Il terzo. Questo scenario è meramente di mediazione politica ed è nelle corde (almeno ha dimostrato questo fin ora) del Presidente Conte, ovvero quello di prendere tempo e rimandare la decisione a quando magari usciremo dall’emergenza Covid-19 o magari fino a quando la magistratura non arriverà ad una condanna definitiva scaricando così l’eventuale estromissione dalla concessione come conseguenza di una sentenza, avvantaggiandosi così nei confronti di un eventuale contenzioso.
Qualsiasi siano gli scenari ai quali andremo incontro bisogna tener presente sempre e comunque che al centro di tutto il dibattito ci sono gli utenti finali, cioè coloro che quotidianamente percorrono le autostrade italiane e che dovranno farlo in sicurezza ed a fronte di un congruo pedaggio. La paralisi del traffico sulle autostrade liguri e abruzzesi di questi giorni è foriera del fatto che la rete è vetusta e in un modo o in un altro va ammodernata non recando danni ai cittadini.
Inoltre, se revoca sarà e si appronterà un modello “stile” Anas, come mai ad Aspi tutta questa attenzione mentre invece ad Anas viene riservato un trattamento molto più blando (anche i ponti Anas crollano)? Una riforma strutturale dell’organizzazione, è innegabile, va fatta anche li.
Quali saranno i modelli di sviluppo che dovranno tendere, gioco forza, a conservare tutto il know-how di autostrade?

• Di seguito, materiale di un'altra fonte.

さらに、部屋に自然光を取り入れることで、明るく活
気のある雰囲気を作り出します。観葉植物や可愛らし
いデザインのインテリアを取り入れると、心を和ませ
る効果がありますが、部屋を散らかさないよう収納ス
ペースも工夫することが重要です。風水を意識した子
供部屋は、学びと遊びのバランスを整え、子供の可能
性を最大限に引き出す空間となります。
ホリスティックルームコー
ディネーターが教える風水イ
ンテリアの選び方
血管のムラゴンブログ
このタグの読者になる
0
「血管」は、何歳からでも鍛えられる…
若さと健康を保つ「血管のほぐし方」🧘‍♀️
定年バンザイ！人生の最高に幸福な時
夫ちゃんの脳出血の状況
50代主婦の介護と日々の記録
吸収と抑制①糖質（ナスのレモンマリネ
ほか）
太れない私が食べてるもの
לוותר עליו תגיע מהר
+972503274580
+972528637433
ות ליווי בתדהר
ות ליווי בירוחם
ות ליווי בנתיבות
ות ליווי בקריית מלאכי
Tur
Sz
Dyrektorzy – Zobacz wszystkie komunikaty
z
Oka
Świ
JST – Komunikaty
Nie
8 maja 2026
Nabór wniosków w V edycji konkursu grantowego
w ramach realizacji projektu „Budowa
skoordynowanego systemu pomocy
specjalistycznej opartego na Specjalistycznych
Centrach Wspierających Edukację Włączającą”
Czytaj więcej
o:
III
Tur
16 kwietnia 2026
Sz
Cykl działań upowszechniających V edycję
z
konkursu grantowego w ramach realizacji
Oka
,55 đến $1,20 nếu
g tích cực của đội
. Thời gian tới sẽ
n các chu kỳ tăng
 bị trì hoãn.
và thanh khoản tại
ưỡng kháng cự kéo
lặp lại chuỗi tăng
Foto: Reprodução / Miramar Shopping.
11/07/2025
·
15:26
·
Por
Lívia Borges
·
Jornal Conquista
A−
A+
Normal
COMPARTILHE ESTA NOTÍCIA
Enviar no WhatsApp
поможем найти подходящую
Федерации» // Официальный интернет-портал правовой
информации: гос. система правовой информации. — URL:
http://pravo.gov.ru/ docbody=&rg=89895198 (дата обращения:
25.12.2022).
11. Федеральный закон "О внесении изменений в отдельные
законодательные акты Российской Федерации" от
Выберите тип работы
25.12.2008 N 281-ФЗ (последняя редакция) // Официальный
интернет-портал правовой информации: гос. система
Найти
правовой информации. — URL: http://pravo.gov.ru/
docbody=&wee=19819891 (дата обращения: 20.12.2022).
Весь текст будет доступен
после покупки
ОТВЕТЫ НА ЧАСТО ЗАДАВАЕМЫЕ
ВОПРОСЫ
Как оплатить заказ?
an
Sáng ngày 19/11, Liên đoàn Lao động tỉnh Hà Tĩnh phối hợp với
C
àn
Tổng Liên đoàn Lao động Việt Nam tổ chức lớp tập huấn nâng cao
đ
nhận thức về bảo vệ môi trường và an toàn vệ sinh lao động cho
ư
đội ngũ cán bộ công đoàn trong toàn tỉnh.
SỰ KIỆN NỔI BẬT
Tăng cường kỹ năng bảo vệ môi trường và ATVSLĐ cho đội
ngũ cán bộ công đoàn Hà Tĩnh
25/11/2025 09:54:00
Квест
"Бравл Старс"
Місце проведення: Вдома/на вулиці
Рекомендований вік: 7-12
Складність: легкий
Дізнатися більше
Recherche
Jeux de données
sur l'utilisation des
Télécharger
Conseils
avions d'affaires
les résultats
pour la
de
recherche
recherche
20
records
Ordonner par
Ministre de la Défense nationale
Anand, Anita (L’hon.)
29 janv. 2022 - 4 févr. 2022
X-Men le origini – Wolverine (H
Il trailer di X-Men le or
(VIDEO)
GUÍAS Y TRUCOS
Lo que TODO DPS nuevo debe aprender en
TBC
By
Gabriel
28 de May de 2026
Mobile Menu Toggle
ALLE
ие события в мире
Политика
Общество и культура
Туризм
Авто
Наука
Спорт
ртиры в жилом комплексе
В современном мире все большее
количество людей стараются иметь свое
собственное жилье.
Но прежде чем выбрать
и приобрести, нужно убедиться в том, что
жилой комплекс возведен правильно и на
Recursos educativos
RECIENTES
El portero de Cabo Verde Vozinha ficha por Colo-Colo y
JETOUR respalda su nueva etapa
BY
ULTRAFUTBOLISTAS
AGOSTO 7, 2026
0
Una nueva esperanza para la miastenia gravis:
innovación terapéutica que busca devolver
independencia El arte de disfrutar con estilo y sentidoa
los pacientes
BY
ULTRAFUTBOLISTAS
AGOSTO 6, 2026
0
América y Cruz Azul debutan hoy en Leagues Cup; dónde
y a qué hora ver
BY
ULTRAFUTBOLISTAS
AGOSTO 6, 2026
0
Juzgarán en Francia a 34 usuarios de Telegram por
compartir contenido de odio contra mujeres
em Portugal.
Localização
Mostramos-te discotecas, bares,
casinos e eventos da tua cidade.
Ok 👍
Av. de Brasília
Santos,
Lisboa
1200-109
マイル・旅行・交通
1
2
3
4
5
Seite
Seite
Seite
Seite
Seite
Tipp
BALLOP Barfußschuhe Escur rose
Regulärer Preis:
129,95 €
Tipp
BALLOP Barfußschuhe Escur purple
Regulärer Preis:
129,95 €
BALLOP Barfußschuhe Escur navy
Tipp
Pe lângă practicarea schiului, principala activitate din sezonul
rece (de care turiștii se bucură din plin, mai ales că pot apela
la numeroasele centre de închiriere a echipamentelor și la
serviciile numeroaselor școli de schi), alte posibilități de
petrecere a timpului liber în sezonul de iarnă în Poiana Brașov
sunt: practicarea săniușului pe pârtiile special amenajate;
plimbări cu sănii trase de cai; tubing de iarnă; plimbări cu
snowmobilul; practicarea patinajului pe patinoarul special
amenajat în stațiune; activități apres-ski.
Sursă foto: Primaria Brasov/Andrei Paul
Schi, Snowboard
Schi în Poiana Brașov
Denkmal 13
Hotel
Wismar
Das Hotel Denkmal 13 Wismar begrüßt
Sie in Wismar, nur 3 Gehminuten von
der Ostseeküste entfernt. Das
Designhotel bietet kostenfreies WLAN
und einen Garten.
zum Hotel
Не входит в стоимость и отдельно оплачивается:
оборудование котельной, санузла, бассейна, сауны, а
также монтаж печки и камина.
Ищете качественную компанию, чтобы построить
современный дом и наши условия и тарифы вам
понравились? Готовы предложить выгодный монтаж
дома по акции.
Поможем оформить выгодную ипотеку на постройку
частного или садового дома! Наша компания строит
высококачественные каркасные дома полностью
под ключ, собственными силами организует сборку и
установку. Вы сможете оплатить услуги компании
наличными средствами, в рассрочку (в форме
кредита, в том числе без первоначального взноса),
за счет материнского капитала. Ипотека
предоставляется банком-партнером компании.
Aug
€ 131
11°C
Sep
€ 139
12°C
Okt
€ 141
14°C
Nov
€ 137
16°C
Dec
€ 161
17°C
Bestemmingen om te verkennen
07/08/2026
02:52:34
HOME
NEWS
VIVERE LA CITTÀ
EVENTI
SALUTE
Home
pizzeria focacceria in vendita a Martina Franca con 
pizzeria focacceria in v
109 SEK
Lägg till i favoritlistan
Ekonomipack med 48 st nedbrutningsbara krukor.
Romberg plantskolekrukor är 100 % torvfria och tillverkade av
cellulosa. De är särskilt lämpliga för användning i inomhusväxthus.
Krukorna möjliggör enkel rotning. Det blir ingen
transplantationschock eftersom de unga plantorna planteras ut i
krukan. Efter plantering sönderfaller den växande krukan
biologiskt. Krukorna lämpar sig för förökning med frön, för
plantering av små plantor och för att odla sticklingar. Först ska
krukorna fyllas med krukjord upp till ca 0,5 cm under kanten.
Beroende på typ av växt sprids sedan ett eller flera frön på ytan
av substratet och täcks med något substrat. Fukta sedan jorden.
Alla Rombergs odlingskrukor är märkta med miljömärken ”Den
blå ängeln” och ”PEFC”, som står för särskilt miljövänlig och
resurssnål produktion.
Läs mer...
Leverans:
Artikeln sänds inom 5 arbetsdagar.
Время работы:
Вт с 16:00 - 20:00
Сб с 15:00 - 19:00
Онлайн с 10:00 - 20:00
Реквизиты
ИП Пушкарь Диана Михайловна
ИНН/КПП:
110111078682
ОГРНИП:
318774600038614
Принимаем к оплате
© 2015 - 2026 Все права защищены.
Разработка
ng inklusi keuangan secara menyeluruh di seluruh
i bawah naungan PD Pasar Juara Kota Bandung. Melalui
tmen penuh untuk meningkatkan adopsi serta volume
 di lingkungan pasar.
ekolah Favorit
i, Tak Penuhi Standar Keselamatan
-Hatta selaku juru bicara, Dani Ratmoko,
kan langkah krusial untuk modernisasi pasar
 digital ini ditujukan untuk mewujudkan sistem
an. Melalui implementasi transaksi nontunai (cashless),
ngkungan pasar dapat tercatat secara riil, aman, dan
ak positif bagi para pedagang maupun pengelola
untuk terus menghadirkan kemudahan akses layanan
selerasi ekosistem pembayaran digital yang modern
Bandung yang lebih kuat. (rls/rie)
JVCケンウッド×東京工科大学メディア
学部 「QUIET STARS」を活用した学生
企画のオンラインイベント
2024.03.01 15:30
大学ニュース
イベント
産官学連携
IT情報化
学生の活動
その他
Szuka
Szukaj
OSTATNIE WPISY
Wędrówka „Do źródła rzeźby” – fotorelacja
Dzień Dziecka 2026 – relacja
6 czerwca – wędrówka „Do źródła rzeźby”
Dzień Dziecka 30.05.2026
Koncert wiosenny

Il gioco del poltronificio è sempre in agguato. Infine, è innegabile che il piatto sia molto ricco, ma Autostrade si è accollata l’onere di mantenere e sviluppare una rete vetusta a fronte di guadagni alti (anche troppo). Estromettendola dal tutto non sarebbe un po’ come levarle le castagne dal fuoco? Probabilmente le pene di carattere economico o di stampo giuridico non potranno mai compensare quella di essere obbligati a rimodernare tutto e a prezzi congrui.